Publié le 20 novembre 2015 à 13h30 - Dernière mise à jour le 27 octobre 2022 à 20h45
Coincé dans la production « verdienne » entre « Ernani » et « Jeanne d’Arc », « I Due Foscari », c’est une histoire de vengeance à Venise, celle d’un membre du conseil des dix, Loredano qui, par son attitude implacable, va envoyer ad patres le vieux doge Foscari et son fils dans la même journée, ou presque. Cette œuvre de Verdi très peu jouée, le maestro Paolo Arrivabeni nous confiait qu’il la dirigeait pour la deuxième fois de sa carrière, ne manque pourtant pas d’intérêt. La trame dramatique est solide, la partition, dense, possède une belle architecture et les parties chorales rappellent que Verdi a déjà vécu le triomphe de « Nabucco » et des « Lombard » auparavant. Les atouts de cette partition sont indéniables et Paolo Arrivabeni en est plus que persuadé, en livrant une lecture puissante, toute de souffle épique et de sentiments à la tête d’un excellent orchestre de Marseille qui, quelques jours après avoir brillé par ses vents pour « Sémiramide », voyait ses cordes illuminer les représentations, dimanche et mercredi, des « Due Foscari ». Précision, couleurs, volume : autant d’atouts et de qualités exprimés à ces occasions. Idem pour le chœur « transfiguré » depuis quelques sorties, dont les pupitres masculins, très sollicités par Verdi dans cette composition, ont eu l’occasion de se mettre en évidence. Du beau travail sur scène, mais aussi en amont sous la direction d’Emmanuel Trenque. Mais, qu’on ne s’y trompe pas, la découverte de cette partition, c’est grâce à Léo Nucci qu’elle est intervenue. Si le baryton n’avait pas été là, il y a fort à parier que les deux Foscari seraient restés au royaume des ombres.
Léo Nucci : un phénomène. A plus de 70 printemps il trimballe la carcasse du vieux Doge écrasé par le poids de sa charge, écartelé entre sa fonction de juge et l’amour paternel. Il entre sur scène, visage grave, épaules basses, regard perdu sur la lagune et il chante « O vecchio cor que batti ». Tout y est, et tout restera jusqu’à son dernier souffle : l’émotion, la puissance, une ligne de chant d’une fraîcheur extraordinaire au sens propre du terme, le velours de la voix, les sentiments qui se lisent sur le visage et cette grande technique vocale qui lui permet de bisser « Questa dunque é l’iniqua mercede » au troisième acte… Que dire, qu’écrire après avoir vu et entendu cet artiste hors du commun ? Chapeau bas et respect, ovation debout, tutti et quanti : mille fois mérité.

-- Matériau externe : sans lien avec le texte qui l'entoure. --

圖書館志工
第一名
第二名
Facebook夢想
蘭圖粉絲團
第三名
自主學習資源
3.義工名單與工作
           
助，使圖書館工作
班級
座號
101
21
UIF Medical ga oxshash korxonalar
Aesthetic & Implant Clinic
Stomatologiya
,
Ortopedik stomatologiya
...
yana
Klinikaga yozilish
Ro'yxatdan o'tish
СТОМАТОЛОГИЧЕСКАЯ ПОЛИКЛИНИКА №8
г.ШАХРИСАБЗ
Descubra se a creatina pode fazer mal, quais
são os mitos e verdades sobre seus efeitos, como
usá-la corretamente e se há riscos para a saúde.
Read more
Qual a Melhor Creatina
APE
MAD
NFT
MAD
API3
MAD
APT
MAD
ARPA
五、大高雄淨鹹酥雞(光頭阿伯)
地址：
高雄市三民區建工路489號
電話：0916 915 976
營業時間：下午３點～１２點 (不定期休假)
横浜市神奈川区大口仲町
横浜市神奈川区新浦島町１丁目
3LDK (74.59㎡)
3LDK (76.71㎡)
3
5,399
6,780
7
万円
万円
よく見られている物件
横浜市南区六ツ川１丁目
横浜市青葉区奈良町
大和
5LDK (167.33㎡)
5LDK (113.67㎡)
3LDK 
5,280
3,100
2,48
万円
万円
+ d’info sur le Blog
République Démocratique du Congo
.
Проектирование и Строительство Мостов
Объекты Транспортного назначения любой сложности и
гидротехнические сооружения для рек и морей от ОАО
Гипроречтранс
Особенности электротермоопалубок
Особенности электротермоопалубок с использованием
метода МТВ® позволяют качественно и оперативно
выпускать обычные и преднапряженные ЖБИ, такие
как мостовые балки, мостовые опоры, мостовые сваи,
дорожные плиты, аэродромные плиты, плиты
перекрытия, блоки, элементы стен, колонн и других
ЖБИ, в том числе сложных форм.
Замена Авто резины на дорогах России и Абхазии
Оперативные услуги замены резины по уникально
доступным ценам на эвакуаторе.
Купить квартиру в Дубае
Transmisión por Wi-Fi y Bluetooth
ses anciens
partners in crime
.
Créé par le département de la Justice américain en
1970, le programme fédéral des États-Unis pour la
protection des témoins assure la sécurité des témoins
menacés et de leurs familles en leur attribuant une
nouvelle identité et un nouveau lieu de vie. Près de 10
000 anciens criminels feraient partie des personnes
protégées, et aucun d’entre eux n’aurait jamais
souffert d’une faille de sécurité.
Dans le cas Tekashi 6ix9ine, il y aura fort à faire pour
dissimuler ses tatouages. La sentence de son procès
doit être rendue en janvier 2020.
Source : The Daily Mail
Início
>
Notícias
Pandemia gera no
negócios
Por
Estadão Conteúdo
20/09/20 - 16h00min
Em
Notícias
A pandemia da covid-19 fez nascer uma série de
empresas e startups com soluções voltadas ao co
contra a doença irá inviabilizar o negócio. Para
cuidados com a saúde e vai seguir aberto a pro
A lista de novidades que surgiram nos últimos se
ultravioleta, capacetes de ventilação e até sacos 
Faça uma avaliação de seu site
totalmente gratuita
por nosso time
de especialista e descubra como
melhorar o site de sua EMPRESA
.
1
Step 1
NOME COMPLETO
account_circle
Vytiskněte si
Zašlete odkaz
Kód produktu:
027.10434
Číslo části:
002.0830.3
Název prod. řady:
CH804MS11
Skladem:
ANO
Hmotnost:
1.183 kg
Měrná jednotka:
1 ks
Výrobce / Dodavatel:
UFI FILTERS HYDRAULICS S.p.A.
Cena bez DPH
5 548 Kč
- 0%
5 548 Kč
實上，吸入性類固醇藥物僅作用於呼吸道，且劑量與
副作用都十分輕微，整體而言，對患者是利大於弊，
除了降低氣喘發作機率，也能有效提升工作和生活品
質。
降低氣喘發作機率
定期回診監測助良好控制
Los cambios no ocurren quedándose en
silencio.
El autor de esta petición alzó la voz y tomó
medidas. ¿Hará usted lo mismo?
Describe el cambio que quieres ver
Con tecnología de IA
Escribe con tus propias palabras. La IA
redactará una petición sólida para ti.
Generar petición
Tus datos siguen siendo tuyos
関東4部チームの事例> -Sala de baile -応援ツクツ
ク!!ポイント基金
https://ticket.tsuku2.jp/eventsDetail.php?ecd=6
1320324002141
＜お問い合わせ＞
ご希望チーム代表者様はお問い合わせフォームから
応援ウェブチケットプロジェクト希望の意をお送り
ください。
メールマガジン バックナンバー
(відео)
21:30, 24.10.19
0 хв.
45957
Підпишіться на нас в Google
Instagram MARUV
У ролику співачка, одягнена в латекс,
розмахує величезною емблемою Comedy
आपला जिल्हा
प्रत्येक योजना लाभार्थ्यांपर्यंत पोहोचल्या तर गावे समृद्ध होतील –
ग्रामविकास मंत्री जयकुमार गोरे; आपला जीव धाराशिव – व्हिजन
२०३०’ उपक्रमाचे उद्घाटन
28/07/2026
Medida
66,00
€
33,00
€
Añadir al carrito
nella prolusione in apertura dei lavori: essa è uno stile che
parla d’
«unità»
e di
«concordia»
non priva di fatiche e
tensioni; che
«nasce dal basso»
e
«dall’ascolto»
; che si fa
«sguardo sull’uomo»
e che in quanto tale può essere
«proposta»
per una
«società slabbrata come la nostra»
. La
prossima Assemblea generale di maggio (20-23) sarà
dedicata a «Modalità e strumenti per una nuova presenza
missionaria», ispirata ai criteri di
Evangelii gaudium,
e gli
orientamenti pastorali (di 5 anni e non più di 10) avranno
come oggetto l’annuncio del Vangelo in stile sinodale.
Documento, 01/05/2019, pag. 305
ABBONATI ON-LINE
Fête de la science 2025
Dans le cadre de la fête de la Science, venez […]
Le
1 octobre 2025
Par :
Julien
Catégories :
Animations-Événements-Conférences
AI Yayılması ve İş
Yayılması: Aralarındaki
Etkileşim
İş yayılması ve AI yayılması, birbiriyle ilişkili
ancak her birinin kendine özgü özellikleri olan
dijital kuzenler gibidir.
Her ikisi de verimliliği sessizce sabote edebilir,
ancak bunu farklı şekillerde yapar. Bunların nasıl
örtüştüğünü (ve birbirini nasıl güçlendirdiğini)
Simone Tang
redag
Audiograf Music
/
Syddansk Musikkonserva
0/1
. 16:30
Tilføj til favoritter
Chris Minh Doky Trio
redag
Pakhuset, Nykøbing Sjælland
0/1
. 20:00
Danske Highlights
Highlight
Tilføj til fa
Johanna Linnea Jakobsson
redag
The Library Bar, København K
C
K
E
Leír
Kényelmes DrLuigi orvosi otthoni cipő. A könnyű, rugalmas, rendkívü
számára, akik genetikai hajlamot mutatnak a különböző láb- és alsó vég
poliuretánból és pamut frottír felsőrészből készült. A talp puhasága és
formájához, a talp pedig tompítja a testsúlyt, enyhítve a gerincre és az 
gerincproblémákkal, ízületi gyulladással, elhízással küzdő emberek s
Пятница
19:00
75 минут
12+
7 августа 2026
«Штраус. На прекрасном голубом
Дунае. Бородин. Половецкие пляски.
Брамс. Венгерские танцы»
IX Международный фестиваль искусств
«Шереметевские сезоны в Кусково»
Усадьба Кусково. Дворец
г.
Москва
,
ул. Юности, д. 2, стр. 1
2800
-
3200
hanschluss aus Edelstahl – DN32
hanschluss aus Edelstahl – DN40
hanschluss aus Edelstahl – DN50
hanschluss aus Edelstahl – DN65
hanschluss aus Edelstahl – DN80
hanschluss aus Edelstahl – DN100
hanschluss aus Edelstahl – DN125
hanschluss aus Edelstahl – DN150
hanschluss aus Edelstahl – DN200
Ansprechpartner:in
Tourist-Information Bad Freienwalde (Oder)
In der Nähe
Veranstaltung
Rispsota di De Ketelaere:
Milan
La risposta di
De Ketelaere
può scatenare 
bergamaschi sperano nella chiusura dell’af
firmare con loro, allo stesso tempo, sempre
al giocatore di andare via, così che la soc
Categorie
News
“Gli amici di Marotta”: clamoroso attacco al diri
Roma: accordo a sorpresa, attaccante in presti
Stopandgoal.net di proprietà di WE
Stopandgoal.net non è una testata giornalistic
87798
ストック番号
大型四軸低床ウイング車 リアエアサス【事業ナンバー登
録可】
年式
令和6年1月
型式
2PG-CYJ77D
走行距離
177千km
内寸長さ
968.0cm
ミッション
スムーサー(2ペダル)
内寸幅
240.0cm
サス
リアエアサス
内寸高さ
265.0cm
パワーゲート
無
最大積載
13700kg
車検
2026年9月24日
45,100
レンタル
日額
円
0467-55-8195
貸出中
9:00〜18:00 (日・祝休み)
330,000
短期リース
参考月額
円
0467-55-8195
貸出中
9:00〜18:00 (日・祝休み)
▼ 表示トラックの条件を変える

Énorme performance, aussi pour Sofia Soloviy qui chante Lucrezia. En voulait-il aux soprani, Verdi, lorsqu’il compose la partie de l’épouse du jeune Foscari ? Toujours est-il que c’est une montagne de difficultés qui se dresse devant l’interprète. Et Sofia Soloviy le sait. Elle a du charme mais on la devine tendue à son entrée sur scène. Elle se libère très vite pour laisser la palette de ses qualités vocales s’exprimer ; sa ligne de chant est belle, franche et précise, les vocalises sont bien menées et la voix est dense, charnue. Sa prestation sera saluée comme il se doit par un triomphe.
Jacopo Foscari, le fils du doge, est incarné par Giuseppe Gipali. Lui aussi tutoie les étoiles à cette occasion. La voix est puissante, précise et souple. Il fait preuve d’une grande personnalité et se joue de petits problèmes de santé en ce mercredi soir. Le ténor nous a totalement conquis, tout comme l’ensemble du public qui lui a réservé un accueil chaleureux.
Wojtek Smilek, lui, incarne Loredano. Belle basse sombre, on connaît ici ses qualités vocales qu’il met en avant, une fois de plus.
Aux côtés de ce quatuor, Sandrine Eyglier (Pisana) et Marc Larcher (Barbarigo/Fante/Servo) assurent parfaitement leurs parties respective avec d’indéniables qualités vocales, chez l’une comme chez l’autre. A oui, on oubliait de vous dire que ces deux représentations étaient données en version concertante ; mais qu’importe, le bonheur était au rendez-vous en smoking et robes longues. Et par les temps qui courent, nous l’avons savouré pleinement.